Sumac Chicken with Carrots (Printable)

One-pan sumac-spiced chicken roasted with carrots and chickpeas for an easy Middle Eastern weeknight dinner.

# What You’ll Need:

→ Meats

01 - 4 bone-in, skin-on chicken thighs

→ Vegetables & Legumes

02 - 3 large carrots, peeled and cut into sticks
03 - 1 medium red onion, thinly sliced
04 - 1 can (15 oz) chickpeas, drained and rinsed
05 - 2 cloves garlic, minced

→ Spices & Herbs

06 - 1 tablespoon ground sumac
07 - 1 teaspoon ground cumin
08 - 1 teaspoon smoked paprika
09 - 1 teaspoon ground coriander
10 - 1/2 teaspoon ground black pepper
11 - 1 teaspoon salt, or to taste
12 - 2 tablespoons fresh parsley, chopped, for garnish

→ Pantry Staples

13 - 3 tablespoons olive oil
14 - Juice of 1 lemon

# How To Make:

01 - Preheat oven to 400°F. Position the rack in the center.
02 - In a large mixing bowl, whisk together the olive oil, ground sumac, cumin, smoked paprika, coriander, salt, black pepper, and lemon juice until well combined.
03 - Add the chicken thighs to the bowl and toss thoroughly to coat evenly. Allow to sit at room temperature for 10 minutes for deeper flavor penetration.
04 - Spread the carrot sticks, sliced red onion, drained chickpeas, and minced garlic across a large baking sheet.
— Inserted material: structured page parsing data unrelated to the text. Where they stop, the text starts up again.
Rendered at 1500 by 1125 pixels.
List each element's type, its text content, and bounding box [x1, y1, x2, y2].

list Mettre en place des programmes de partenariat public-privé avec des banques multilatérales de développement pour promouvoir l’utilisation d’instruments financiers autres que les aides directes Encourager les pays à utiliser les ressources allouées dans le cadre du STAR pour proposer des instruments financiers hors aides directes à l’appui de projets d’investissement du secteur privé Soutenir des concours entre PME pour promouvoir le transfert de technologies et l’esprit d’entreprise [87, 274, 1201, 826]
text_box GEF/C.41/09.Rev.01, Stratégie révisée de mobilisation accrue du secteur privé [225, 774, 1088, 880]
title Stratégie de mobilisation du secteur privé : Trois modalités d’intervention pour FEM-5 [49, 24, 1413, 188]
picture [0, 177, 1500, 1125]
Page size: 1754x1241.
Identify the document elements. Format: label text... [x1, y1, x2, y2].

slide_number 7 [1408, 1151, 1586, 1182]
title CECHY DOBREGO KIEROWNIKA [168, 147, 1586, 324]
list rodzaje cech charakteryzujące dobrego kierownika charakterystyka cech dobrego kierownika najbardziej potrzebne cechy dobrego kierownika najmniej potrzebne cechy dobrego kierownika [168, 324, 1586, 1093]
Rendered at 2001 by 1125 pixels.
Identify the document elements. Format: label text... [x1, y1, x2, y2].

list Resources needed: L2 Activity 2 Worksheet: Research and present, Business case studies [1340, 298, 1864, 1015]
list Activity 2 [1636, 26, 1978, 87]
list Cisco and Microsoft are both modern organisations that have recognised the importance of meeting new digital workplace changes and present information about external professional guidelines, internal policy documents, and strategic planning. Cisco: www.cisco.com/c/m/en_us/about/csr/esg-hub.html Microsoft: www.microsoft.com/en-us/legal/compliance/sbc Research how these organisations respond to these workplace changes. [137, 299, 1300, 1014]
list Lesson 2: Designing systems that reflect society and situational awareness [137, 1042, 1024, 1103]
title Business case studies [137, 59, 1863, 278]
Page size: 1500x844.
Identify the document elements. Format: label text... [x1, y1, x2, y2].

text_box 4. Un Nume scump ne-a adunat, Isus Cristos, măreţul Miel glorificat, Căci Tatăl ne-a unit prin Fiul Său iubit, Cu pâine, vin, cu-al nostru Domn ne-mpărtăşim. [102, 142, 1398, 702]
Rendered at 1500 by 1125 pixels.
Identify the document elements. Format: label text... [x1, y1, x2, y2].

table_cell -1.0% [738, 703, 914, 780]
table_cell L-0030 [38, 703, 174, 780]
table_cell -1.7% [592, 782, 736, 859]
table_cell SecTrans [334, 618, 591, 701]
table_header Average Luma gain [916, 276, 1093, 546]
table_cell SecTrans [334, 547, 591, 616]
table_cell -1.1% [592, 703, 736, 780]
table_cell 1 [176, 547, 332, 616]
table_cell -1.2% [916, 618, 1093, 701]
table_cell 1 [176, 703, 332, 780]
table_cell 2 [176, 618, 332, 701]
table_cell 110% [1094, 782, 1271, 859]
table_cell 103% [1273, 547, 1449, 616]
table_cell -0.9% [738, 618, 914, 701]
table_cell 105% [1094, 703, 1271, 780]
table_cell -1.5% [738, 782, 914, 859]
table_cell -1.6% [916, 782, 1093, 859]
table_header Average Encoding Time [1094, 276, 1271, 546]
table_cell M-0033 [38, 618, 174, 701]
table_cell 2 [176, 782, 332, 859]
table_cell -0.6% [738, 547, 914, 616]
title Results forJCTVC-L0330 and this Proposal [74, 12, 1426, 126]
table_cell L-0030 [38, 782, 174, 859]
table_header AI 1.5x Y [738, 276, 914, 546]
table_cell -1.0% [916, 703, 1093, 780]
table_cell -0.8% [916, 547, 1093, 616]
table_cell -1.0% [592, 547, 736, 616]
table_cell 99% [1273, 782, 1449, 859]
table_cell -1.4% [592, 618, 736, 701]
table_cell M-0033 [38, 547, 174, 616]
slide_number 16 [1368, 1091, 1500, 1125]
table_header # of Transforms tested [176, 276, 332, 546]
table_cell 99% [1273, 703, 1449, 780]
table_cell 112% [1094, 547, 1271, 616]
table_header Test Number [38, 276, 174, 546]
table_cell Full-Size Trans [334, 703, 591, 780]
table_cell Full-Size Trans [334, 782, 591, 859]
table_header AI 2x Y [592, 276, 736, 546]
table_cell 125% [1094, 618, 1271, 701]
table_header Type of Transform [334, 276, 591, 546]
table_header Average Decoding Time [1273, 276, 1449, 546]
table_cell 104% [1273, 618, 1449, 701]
Drizzle with a light coating of olive oil and toss to distribute.
05 - Nestle the marinated chicken thighs skin-side up on top of the vegetable mixture on the baking sheet.
06 - Roast for 35 to 40 minutes until the chicken skin is golden brown and the internal temperature reaches 165°F. The vegetables should be tender and caramelized at the edges.
07 - Remove from the oven, scatter chopped fresh parsley over the top, and serve hot alongside rice, flatbread, or a crisp green salad.

# Expert Advice:

01 -
  • Everything roasts on one pan, which means you get maximum flavor and almost zero cleanup on a tired Tuesday night.
  • The tangy, earthy spice blend makes plain chicken thighs taste like you spent hours when the oven did all the real work.
02 -
  • Do not flip the chicken while it roasts because the skin needs uninterrupted contact with the dry heat to crisp properly.
  • If your chickpeas look soggy after draining, spread them on a clean towel and pat thoroughly dry before they go on the pan.
03 -
  • Let the baked sheet rest for five minutes out of the oven before serving so the chicken juices redistribute instead of running out onto the pan.
  • Double the spice marinade and keep the extra half in a jar in your fridge for a second batch later in the week.